The criticisms became hollow as American Catholics entered the mainstream, became successful, and--like President Kennedy--refused quite publicly to choose Rome as a ruler when it clashed with the rule of law here.

The image of the American Catholic accordingly evolved into one of a deeply religious but deeply law-abiding person: devoted, successful, but also firmly sewn into the fabric of the American constitutional bargain. On social issues, U.S. Catholics were willing to reject Rome when they did not deem Rome's reasons for its positions sufficiently persuasive. U.S. Catholics differed with Rome, for example, on birth control, divorce, the death penalty, even abortion.

Meanwhile, the Irish (and frequently Irish Catholic) cop became a caricature for all policemen, and an increasing number of Irish (and frequently Irish Catholic) politicians took on the job of enforcing secular rules. Over the course of our history, obedience to the rule of law by Catholic citizens has never been seriously in question.

Why Vatican Intervention Would Threaten the Basic Nature of U.S. Catholicism

Never, that is, until the current child abuse scandal, which squarely places the issue on the table for all to see. The focus is no longer on American Catholics as individuals, but rather on the Church as an institution. The Vatican's canon law announcements show it to be miserably out of step with the culture within which American Catholics live.

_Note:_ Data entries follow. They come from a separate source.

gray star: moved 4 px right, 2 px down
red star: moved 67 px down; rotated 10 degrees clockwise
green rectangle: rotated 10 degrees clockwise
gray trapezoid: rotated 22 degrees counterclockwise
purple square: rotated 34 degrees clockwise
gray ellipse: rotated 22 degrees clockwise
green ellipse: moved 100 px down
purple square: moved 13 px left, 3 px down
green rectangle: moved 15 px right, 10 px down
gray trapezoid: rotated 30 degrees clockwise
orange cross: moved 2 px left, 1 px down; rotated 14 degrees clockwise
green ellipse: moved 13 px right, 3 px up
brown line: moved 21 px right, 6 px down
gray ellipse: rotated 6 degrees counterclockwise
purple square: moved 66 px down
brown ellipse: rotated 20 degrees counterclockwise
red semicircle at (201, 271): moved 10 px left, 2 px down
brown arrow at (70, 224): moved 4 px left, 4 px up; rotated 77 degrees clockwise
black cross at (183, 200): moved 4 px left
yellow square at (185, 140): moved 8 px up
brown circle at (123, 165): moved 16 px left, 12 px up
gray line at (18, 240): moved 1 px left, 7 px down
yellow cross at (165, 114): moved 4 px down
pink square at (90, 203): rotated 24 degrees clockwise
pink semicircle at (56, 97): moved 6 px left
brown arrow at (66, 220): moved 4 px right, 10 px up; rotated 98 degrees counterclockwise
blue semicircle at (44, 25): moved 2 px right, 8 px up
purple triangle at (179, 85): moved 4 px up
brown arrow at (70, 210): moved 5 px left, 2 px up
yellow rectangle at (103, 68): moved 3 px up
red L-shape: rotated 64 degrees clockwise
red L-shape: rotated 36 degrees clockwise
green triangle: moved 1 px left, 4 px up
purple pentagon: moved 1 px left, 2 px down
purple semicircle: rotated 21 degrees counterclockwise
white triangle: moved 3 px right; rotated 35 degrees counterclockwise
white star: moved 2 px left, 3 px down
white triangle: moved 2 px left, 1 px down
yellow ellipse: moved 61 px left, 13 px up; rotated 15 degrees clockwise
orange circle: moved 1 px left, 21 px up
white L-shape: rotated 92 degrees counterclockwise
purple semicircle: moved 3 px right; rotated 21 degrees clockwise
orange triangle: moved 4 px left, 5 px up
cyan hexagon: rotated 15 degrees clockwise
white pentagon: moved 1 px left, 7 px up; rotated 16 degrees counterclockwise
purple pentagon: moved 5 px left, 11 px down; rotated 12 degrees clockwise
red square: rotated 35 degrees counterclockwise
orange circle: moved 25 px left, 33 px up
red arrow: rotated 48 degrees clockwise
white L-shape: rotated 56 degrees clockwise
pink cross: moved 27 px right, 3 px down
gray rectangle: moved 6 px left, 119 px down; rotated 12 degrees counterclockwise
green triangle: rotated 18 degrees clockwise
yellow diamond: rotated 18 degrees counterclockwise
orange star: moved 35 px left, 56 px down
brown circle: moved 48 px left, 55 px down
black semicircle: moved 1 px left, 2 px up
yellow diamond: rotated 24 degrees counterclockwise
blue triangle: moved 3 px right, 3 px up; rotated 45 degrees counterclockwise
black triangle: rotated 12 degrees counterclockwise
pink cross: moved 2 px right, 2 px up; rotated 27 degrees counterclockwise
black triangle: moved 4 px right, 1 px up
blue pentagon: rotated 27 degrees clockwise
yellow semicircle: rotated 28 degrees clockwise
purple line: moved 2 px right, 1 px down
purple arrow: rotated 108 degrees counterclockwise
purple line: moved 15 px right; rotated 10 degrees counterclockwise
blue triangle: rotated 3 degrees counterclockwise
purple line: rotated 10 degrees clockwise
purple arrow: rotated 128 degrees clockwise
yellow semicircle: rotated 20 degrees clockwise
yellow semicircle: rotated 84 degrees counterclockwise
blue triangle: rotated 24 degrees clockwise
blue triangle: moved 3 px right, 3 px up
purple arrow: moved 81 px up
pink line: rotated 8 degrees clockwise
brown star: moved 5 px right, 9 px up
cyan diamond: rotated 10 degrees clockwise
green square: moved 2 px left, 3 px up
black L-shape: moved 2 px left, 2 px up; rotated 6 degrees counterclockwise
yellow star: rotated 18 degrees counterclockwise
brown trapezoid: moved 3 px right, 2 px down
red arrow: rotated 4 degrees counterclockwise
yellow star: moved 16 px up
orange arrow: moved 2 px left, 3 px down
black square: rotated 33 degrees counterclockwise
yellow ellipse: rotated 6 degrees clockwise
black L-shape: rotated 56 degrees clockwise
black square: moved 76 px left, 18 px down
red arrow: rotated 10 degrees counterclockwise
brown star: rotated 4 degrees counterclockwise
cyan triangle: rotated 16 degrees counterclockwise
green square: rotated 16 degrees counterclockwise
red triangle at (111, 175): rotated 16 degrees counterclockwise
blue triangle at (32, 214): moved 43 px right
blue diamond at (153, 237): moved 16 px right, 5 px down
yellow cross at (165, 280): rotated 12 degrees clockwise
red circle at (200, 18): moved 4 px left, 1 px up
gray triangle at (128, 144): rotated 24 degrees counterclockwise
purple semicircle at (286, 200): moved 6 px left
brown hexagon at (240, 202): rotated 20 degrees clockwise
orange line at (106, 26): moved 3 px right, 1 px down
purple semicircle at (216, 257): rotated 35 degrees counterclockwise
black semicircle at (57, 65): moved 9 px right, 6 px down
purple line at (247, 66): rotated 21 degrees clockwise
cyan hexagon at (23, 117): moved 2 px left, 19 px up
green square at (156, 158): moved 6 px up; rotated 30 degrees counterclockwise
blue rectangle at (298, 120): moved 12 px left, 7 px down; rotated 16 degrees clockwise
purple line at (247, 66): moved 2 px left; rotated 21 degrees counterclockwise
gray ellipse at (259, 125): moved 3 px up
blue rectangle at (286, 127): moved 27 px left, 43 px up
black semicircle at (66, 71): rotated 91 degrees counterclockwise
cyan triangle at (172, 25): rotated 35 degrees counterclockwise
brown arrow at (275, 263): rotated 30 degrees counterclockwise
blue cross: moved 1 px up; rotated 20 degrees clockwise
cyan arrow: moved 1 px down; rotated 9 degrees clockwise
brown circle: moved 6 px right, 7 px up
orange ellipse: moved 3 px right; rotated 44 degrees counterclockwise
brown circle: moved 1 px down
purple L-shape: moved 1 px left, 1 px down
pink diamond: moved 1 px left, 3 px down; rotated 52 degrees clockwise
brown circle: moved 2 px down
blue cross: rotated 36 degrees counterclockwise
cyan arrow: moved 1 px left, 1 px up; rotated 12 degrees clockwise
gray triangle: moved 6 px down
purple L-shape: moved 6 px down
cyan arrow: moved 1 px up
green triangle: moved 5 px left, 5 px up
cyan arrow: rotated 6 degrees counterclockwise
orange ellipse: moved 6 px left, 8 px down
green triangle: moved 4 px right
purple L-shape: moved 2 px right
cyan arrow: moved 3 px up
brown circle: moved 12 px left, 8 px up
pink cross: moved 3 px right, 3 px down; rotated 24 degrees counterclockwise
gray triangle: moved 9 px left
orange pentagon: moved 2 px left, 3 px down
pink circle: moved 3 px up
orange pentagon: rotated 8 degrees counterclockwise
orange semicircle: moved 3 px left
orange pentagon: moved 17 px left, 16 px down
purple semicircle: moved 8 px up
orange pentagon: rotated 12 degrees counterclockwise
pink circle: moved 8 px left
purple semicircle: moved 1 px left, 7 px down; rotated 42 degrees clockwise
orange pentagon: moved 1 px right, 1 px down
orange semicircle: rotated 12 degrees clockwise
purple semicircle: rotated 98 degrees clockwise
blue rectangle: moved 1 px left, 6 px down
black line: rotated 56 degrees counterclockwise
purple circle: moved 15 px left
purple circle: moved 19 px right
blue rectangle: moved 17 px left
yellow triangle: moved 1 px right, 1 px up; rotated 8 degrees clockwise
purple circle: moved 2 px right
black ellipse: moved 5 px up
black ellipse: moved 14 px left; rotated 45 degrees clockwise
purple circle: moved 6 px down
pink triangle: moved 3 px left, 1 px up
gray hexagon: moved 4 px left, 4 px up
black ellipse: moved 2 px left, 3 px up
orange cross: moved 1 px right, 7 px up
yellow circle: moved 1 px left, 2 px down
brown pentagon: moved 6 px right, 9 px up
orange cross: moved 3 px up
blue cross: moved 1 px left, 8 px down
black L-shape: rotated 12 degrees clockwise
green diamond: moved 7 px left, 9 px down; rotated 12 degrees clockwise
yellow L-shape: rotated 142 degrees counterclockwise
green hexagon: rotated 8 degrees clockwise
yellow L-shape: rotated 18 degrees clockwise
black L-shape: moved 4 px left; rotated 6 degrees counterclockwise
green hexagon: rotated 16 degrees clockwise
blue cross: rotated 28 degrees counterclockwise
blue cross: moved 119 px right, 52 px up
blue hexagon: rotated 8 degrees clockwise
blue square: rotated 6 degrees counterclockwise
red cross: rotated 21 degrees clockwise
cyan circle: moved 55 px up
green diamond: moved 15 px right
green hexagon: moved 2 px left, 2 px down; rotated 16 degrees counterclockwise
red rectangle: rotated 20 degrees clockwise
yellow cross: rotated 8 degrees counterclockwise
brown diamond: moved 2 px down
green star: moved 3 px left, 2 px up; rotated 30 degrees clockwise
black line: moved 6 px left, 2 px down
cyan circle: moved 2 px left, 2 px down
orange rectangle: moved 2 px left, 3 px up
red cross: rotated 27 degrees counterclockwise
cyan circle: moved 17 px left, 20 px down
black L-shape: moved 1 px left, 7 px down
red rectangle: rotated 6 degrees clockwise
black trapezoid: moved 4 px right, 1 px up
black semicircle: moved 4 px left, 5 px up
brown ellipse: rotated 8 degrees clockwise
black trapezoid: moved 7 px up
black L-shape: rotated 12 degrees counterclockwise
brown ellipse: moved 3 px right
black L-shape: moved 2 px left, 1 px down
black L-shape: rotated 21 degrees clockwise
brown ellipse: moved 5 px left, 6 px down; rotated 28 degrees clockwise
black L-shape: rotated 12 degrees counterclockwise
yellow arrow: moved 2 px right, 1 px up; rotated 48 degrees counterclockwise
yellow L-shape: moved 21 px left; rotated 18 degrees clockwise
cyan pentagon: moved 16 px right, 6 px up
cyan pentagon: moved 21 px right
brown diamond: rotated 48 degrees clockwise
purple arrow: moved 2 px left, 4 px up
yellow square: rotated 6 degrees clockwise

If the Vatican chooses to follow the "canon law, and canon law alone" view, it will put American Catholics to a terrible choice, for it will be asking them to turn their backs on what is best in the American constitutional system. They should, and must, opt for compliance with secular law as well as canon law, and reject the Vatican's position.

It would put the entire social order at risk if they were to abandon their obligation to subject criminal complaints--especially those alleging harm to children--to secular law.

Our system of criminal investigation, trial by a jury of one's peers, and subsequent secular punishment - governed by due process norms and the Eighth Amendment's "cruel and unusual punishment prohibition" - is what makes us a secular, not a religious state. It must apply to every citizen equally, regardless of religious belief or religious office.

Early Signs of a Possible Schism

It is difficult to believe that American Catholics, who have been in the forefront of criticizing the Church in this scandal, will let their church take the path of irresponsibility to the public good. Thus, if the Vatican chooses a formal, or even an informal, no-cooperation policy, a schism is likely in the offing.

American Catholics from the top of the hierarchy down know that the failure to cooperate will lead the church to suffer a loss of moral and political credibility. And this loss of credibility, in turn, will lead to the Church's inevitable marginalization in all spheres of society.

A schism may already be in the making. Over 14,000 Catholics from 40 states have joined www.voiceofthefaithful.com, which is well worth a visit from the American bishops and the Vatican. And prominent conservative U.S. Catholics, such as national talk show host Sean Hannity, have threatened to leave the church over the scandal.

These believers are in the right, for it is not only respect for the Catholic Church, but respect for religion itself that may be at stake. Were the Church to choose to defy the rule of law, its decision to work outside the United States' moral and legal imperatives will affect the credibility of all religious institutions here.

For example, in South Africa, where apartheid was created and sustained by the Dutch Reformed Church, every religious institution experienced a crisis of moral authority once apartheid was overcome. While the analogy is not perfect, it does illustrate that a single religious institution's moral and spiritual failures can bring religion itself into question.

In short, it would be difficult to underestimate the destructive effects of a Vatican-imposed noncooperation policy. Let us hope the Vatican has a full understanding of what such a policy would mean, and chooses another way - approving the Bishops' proposal fully to cooperate with local authorities.